◆ **PROBLEM TO SOLVE**: Write a continuation of the passage about Bishop Phelan's 1915 sermon against secular education and the reply it drew, starting after its final sentence.

For Bishop Phelan the contract with the local Catholic community was that a new church had to be built before the convent and the school were established. As indicated, the church was funded and built in less than one year.

In early 1915 when Bishop Phelan set down this contract with the local Catholic community, relations between the various religions in the community were, apparently, unremarkable and, as already noted, there was certainly no difference in terms of support for the War. Yet, even then it did not take much to stir religious controversy. In his preaching that day, Phelan focused on what he saw as the evil of ‘secularism’ and he used France as his example. Secularism for Phelan equated to godlessness and religious persecution. In fact, secular schooling, as far as Bishop Phelan was concerned, was in large part the cause of France’s parlous situation. In the same sermon he was quoted as claiming:

The present state of France is due to the secular education imparted by a masonic and infidel government in the public schools to the last generation of children. … In his opinion the present awful war was in one aspect due to the iniquities in France, which are directly traceable to infidel education imparted in the schools. It was up to Almighty God to chastise that nation and bring her back to a right sense.

The risks involved with such sweeping condemnations of secularism and secular education became very quickly apparent. One week later (12/5/15)  in the Gippsland Standard and Alberton Shire Representative there was a very extensive letter from Francis Blanc – farmer from Alberton West – highly critical of both Bishop Phelan and his arguments. Not only did he attack Phelan for being hostile to the French, he actually made the claim that Phelan was a ‘friend’ of the Germans. He also aired the (conspiracy) theory that the Vatican was supporting the Germans. As well, based on his own experiences as a school boy in France in the 1860s in Catholic schools, he blasted the failings of the very education system that Bishop Phelan advocated.  Essentially, Blanc argued that in his personal experience the ‘learning’ in Catholic schools in France had covered not much more than religious dogma and indoctrination.  Further, he argued that the weakened state of the Catholic Church in France was the direct result of the Church’s involvement in politics and, in particular, its support for the restoration of the Bourbons. Finally, in praising the contemporary secular system of education in France, Blanc also noted that it was the same as the Victorian model of compulsory and secular schooling.

◆ **Saved data entries**:
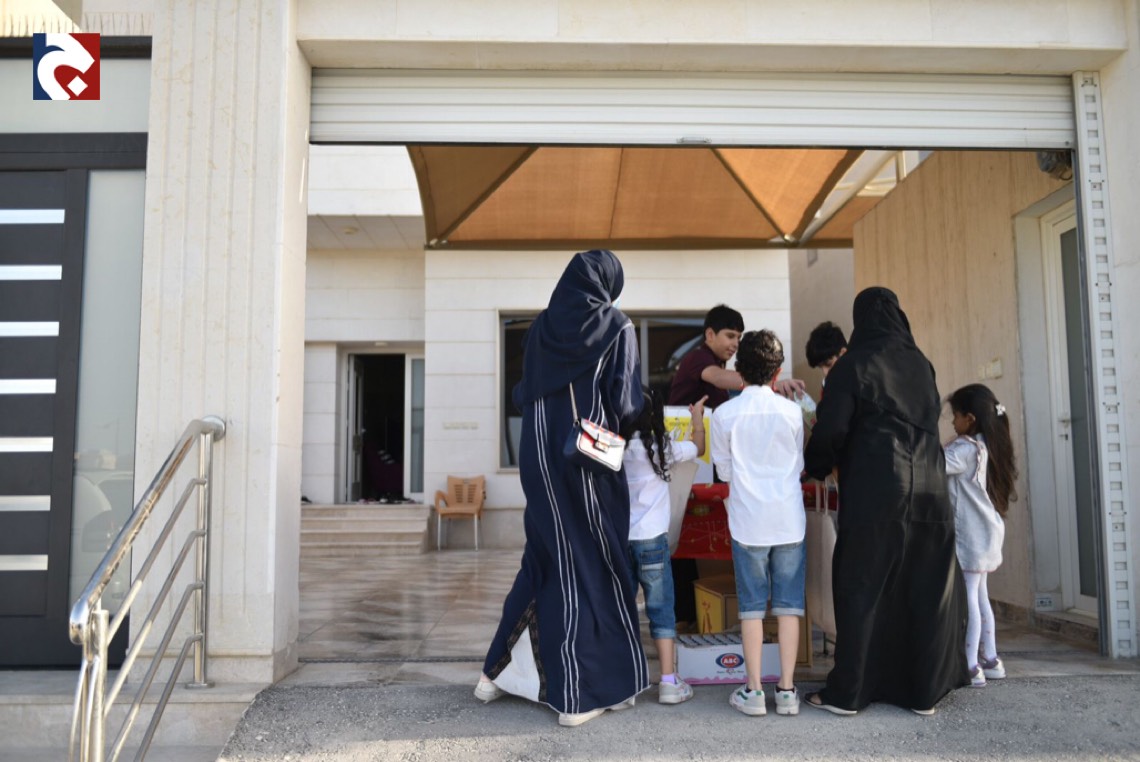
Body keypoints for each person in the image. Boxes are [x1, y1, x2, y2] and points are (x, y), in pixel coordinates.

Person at [475, 250, 648, 727]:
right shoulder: (617, 326)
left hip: (538, 460)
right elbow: (626, 404)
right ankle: (578, 695)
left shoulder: (539, 329)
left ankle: (494, 673)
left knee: (542, 559)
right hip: (585, 461)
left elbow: (522, 393)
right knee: (590, 565)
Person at [803, 286, 968, 716]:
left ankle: (849, 693)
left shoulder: (853, 365)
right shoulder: (922, 364)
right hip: (930, 490)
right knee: (922, 587)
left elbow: (831, 429)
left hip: (876, 490)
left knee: (863, 586)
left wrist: (815, 465)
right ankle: (922, 693)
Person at [710, 330, 806, 717]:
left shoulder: (724, 414)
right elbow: (798, 465)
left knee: (751, 608)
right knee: (789, 607)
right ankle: (787, 691)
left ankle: (753, 691)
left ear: (739, 370)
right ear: (777, 371)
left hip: (747, 520)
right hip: (789, 519)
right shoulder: (792, 412)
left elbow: (723, 470)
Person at [621, 388, 707, 706]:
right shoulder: (662, 448)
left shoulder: (616, 448)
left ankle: (623, 681)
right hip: (653, 539)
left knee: (622, 609)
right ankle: (669, 682)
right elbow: (699, 447)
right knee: (661, 610)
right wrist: (696, 419)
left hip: (621, 539)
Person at [945, 383, 1017, 688]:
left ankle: (971, 665)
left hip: (971, 537)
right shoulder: (990, 445)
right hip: (988, 533)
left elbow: (933, 464)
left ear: (970, 418)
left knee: (970, 599)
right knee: (981, 595)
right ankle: (991, 658)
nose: (952, 422)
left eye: (955, 416)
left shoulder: (965, 450)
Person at [805, 321, 848, 389]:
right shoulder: (826, 384)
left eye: (828, 364)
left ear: (843, 353)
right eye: (820, 367)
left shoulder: (861, 383)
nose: (825, 372)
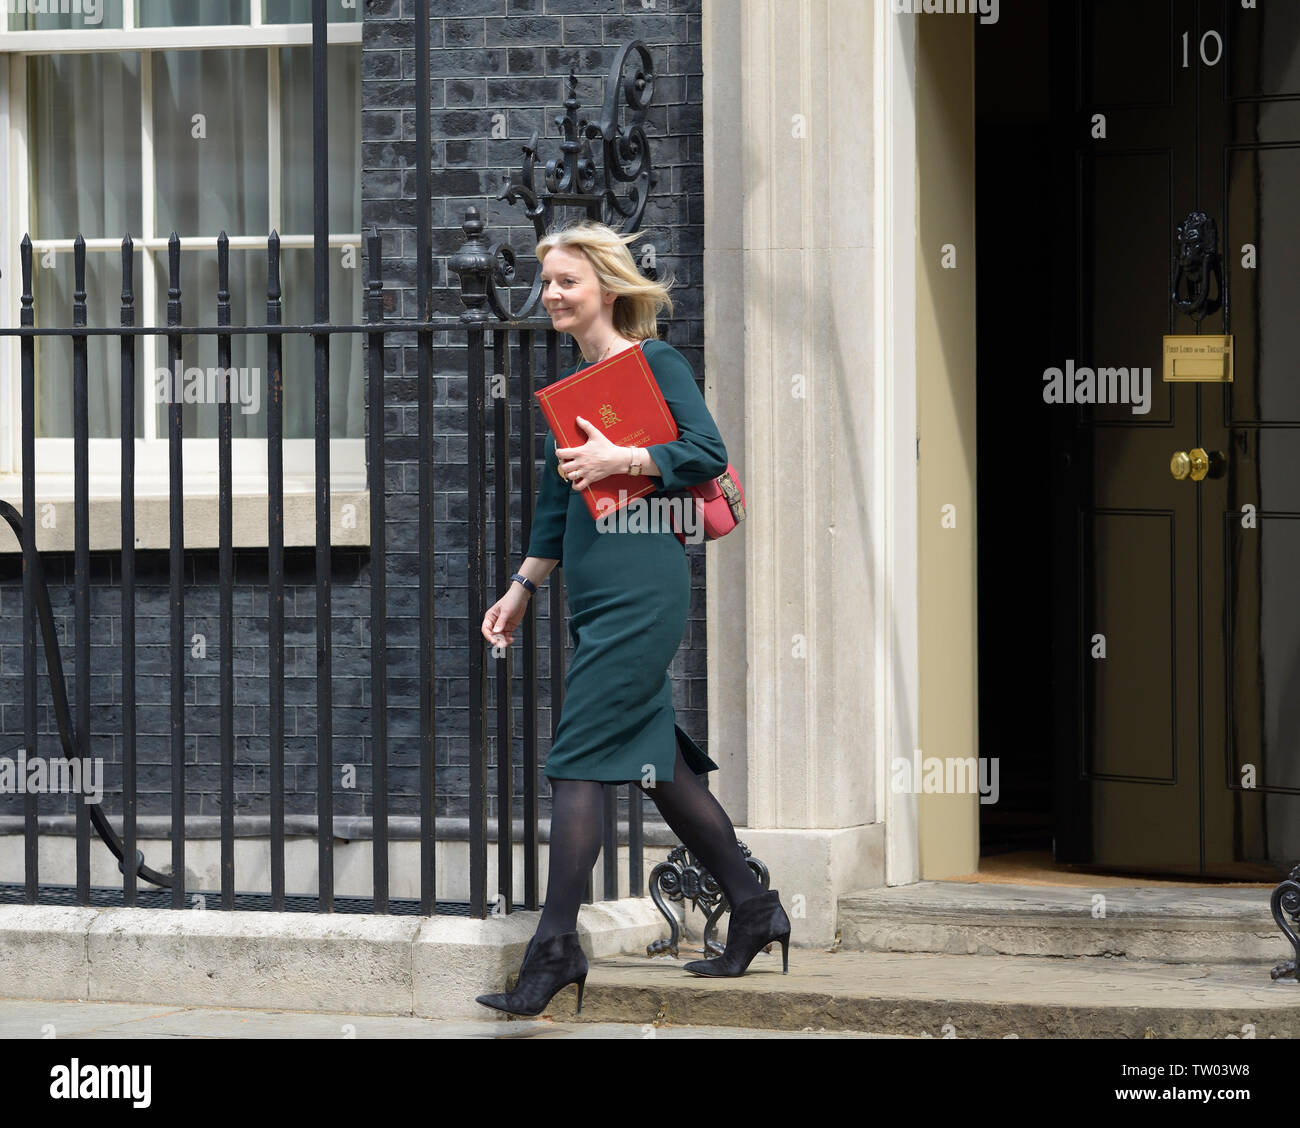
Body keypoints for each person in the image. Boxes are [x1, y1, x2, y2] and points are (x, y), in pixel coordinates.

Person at [474, 220, 791, 1018]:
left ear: (607, 289)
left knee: (578, 757)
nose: (551, 294)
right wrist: (521, 588)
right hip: (593, 589)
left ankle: (553, 949)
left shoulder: (653, 362)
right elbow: (557, 500)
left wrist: (625, 459)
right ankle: (755, 908)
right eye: (546, 282)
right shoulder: (570, 388)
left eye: (566, 282)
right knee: (662, 773)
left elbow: (707, 451)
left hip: (644, 585)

◆ **RESPONSE BOX**:
Two days later (14/5/15), Fr Sterling felt the need to defend Bishop Phelan with his own letter to the editor. Stirling did not engage in the argument on the claimed failures of secular education. Nor did he  tackle the issue of church-state relations in contemporary France. Rather, his primary intention was to defend Phelan against the charge of disloyalty;

I am in a position to know that the Bishop is thoroughly anti-German in the present war, and when in Ireland made several speeches to the Nationalist Volunteers urging them to go to the front.

Additionally, Sterling refuted the claims about the Pope supporting the German side, or, more correctly, the claim that the Vatican had not been prepared to support to the cause of Belgian relief. He also made a point of praising both France and the French, and he pointed to his own family’s close association with the country – at the time he had 3 siblings living and working in France. The letter stands as an urgent exercise in damage control.

Bishop Phelan’s views on the contemporary secular state and, more significantly, its State system of education represented one of the fundamental fault lines in early 20 C Australian society; and this particular episode showed just how much tension and division there was to draw on and how quickly the old enmity could flare up.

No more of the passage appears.